MOOMIN: Deep Molecular Omics Network for Anti-Cancer Drug Combination Therapy

We propose the molecular omics network (MOOMIN) a multimodal graph neural network that can predict the synergistic effect of drug combinations for cancer treatment. Our model captures the representation based on the context of drugs at multiple scales based on a drug-protein interaction network and metadata. Structural properties of the compounds and proteins are encoded to create vertex features for a message-passing scheme that operates on the bipartite interaction graph. Propagated messages form multi-resolution drug representations which we utilized to create drug pair descriptors. By conditioning the drug combination representations on the cancer cell type we define a synergy scoring function that can inductively score unseen pairs of drugs. Experimental results on the synergy scoring task demonstrate that MOOMIN outperforms state-of-the-art graph fingerprinting, proximity preserving node embedding, and existing deep learning approaches. Further results establish that the predictive performance of our model is robust to hyperparameter changes. We demonstrate that the model makes high-quality predictions over a wide range of cancer cell line tissues, out-of-sample predictions can be validated with external synergy databases, and that the proposed model is data-efficient at learning.

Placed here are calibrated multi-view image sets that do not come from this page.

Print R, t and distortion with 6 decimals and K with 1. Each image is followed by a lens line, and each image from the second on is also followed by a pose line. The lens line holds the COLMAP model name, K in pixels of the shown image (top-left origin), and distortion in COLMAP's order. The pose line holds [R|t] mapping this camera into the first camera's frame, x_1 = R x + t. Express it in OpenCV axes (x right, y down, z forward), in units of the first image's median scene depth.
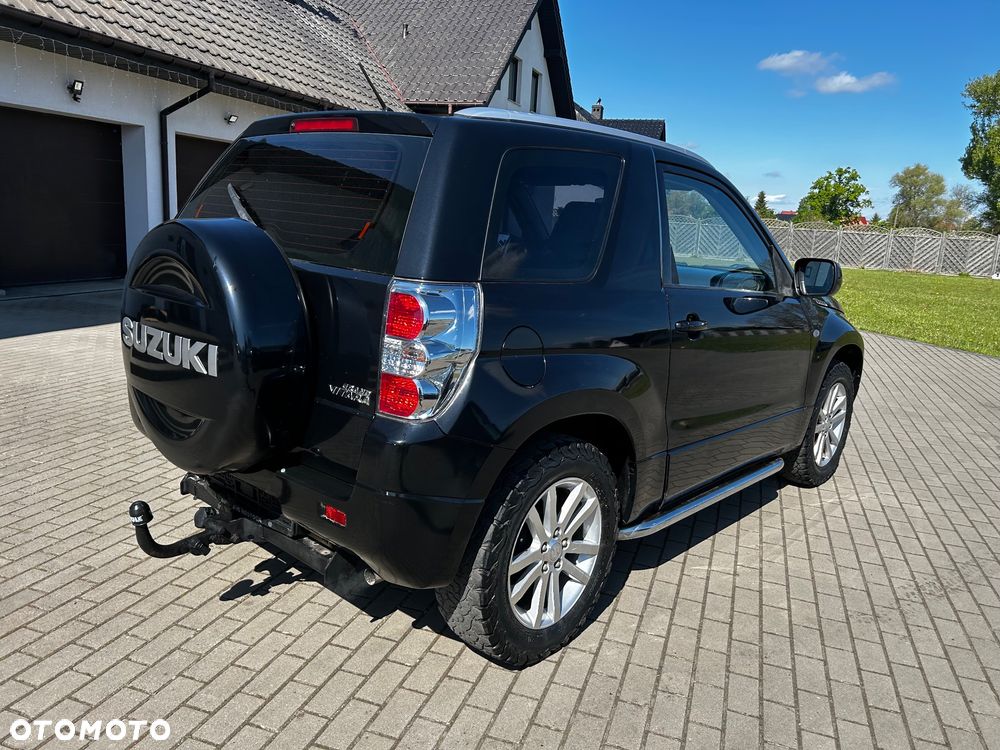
lens RADIAL K [[750.5, 0, 504.5], [0, 750.5, 359.4], [0, 0, 1]] dist [0.048680, -0.058213]
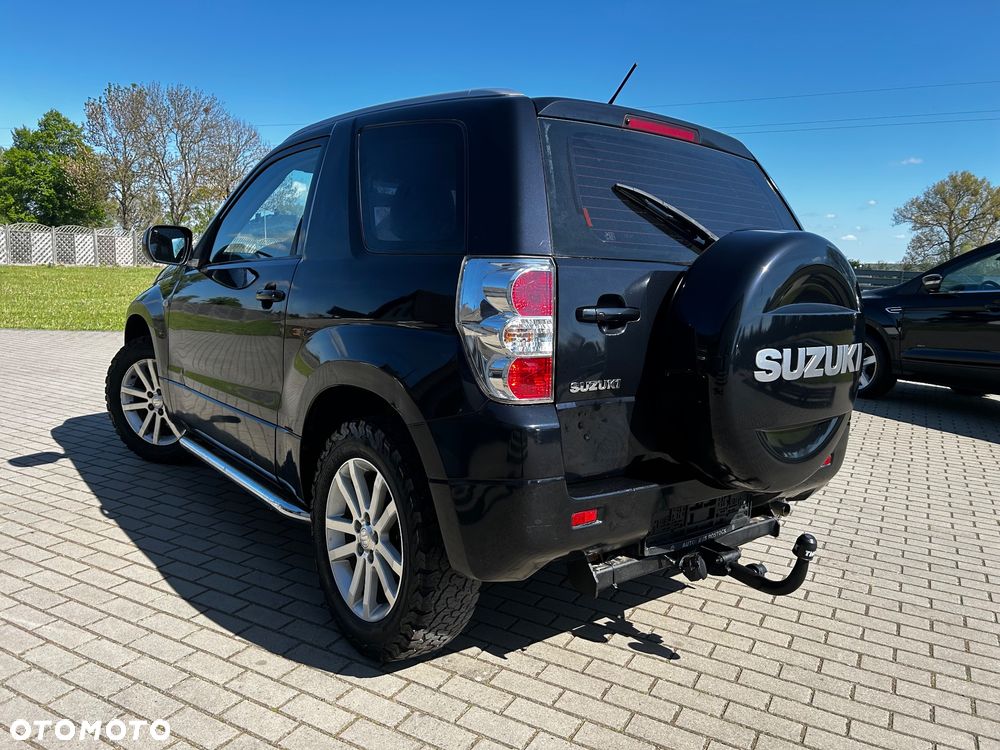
lens RADIAL K [[750.5, 0, 505.1], [0, 750.5, 375.9], [0, 0, 1]] dist [0.048680, -0.058213]
pose [[0.170889, -0.204952, 0.963738, -1.121287], [0.155722, 0.971451, 0.178979, -0.182969], [-0.972907, 0.119489, 0.197926, 0.919587]]
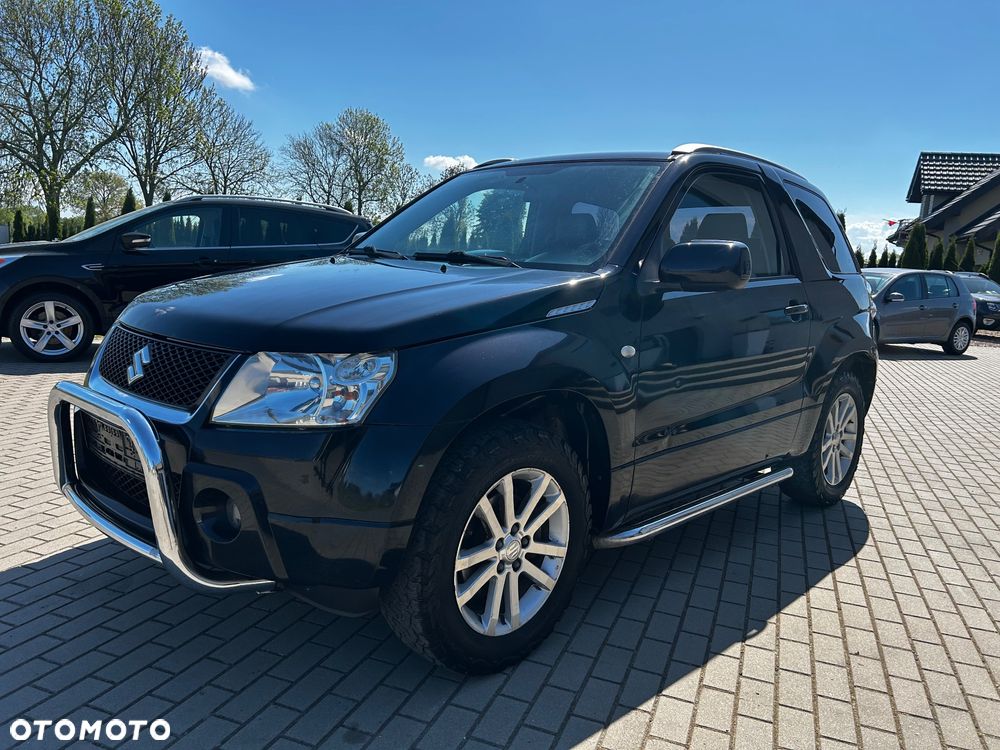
lens RADIAL K [[750.5, 0, 504.8], [0, 750.5, 377.5], [0, 0, 1]] dist [0.048680, -0.058213]
pose [[-0.991919, -0.126495, 0.009815, 0.198106], [-0.115985, 0.935415, 0.333986, -0.391946], [-0.051429, 0.330149, -0.942527, 2.545878]]
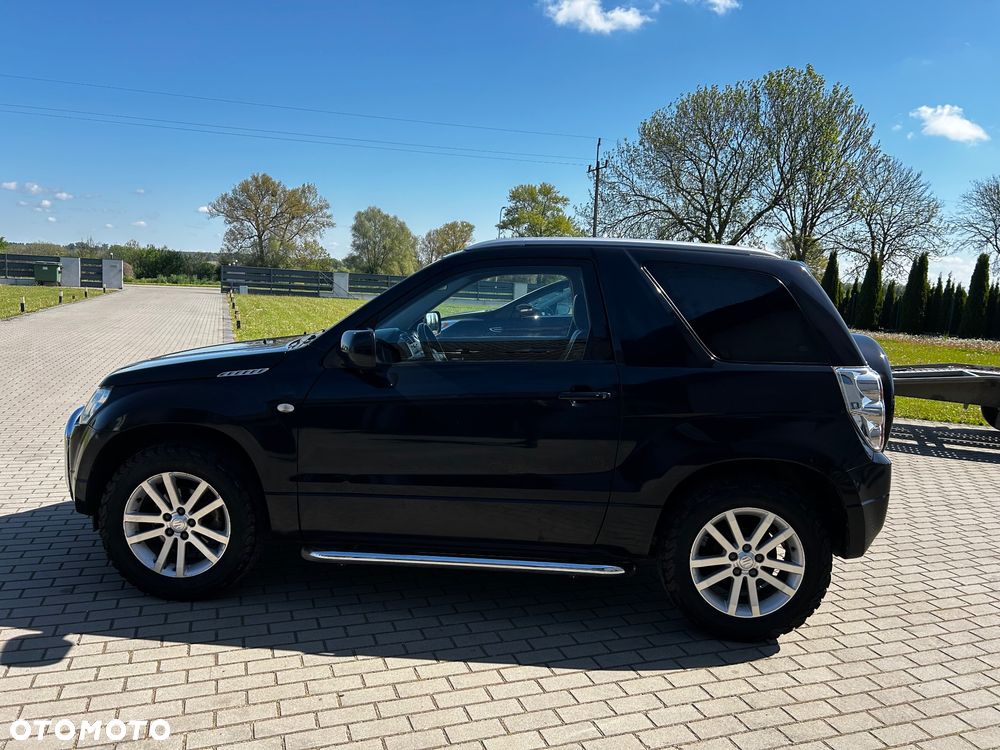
lens RADIAL K [[750.5, 0, 498.3], [0, 750.5, 376.3], [0, 0, 1]] dist [0.048680, -0.058213]
pose [[-0.625304, -0.194008, 0.755881, -0.980611], [0.055045, 0.955227, 0.290709, -0.513915], [-0.778437, 0.223390, -0.586628, 2.144134]]
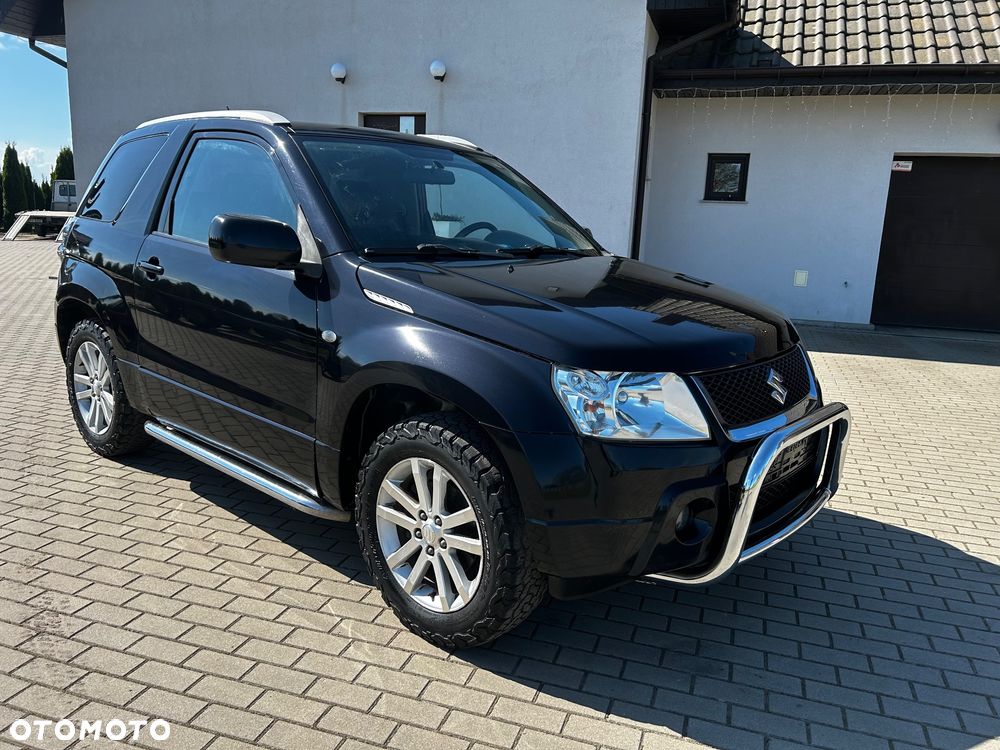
lens RADIAL K [[750.5, 0, 503.6], [0, 750.5, 371.9], [0, 0, 1]] dist [0.048680, -0.058213]
pose [[0.009671, 0.139544, -0.990169, 1.430264], [-0.229893, 0.964001, 0.133611, -0.169349], [0.973168, 0.226341, 0.041403, 1.502734]]
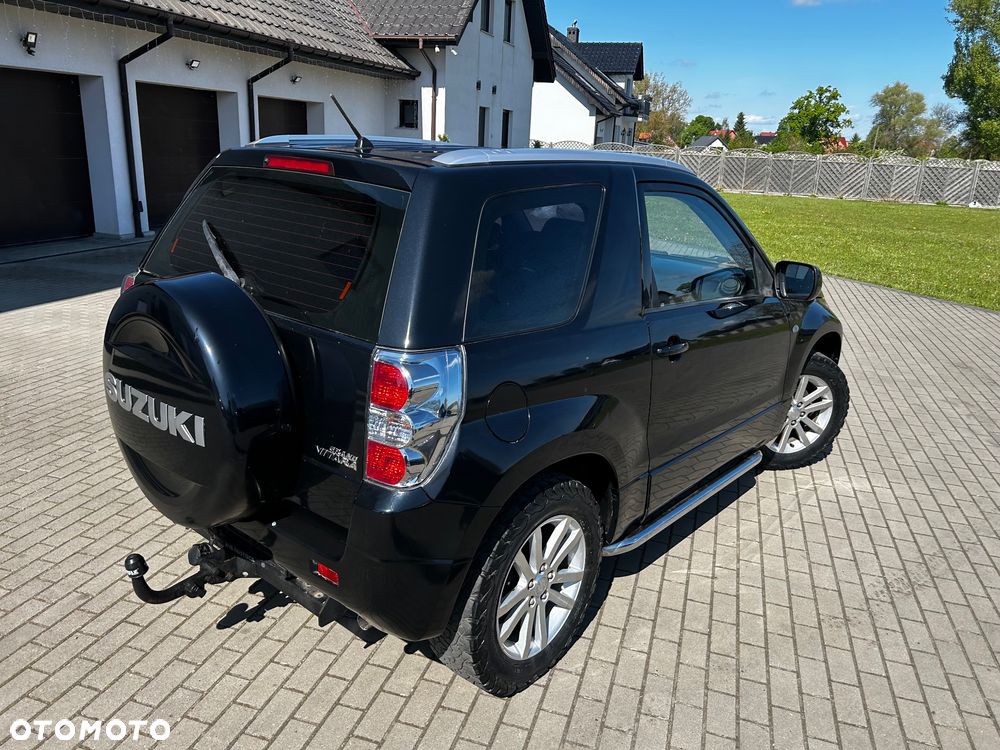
lens RADIAL K [[750.5, 0, 496.6], [0, 750.5, 362.0], [0, 0, 1]] dist [0.048680, -0.058213]
pose [[0.999626, -0.020928, 0.017611, -0.005283], [0.019138, 0.995169, 0.096292, -0.127577], [-0.019541, -0.095919, 0.995197, -0.000420]]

PyTorch Geometric Temporal: Spatiotemporal Signal Processing with Neural Machine Learning Models

We present PyTorch Geometric Temporal a deep learning framework combining state-of-the-art machine learning algorithms for neural spatiotemporal signal processing. The main goal of the library is to make temporal geometric deep learning available for researchers and machine learning practitioners in a unified easy-to-use framework. PyTorch Geometric Temporal was created with foundations on existing libraries in the PyTorch eco-system, streamlined neural network layer definitions, temporal snapshot generators for batching, and integrated benchmark datasets. These features are illustrated with a tutorial-like case study. Experiments demonstrate the predictive performance of the models implemented in the library on real world problems such as epidemiological forecasting, ridehail demand prediction and web-traffic management. Our sensitivity analysis of runtime shows that the framework can potentially operate on web-scale datasets with rich temporal features and spatial structure.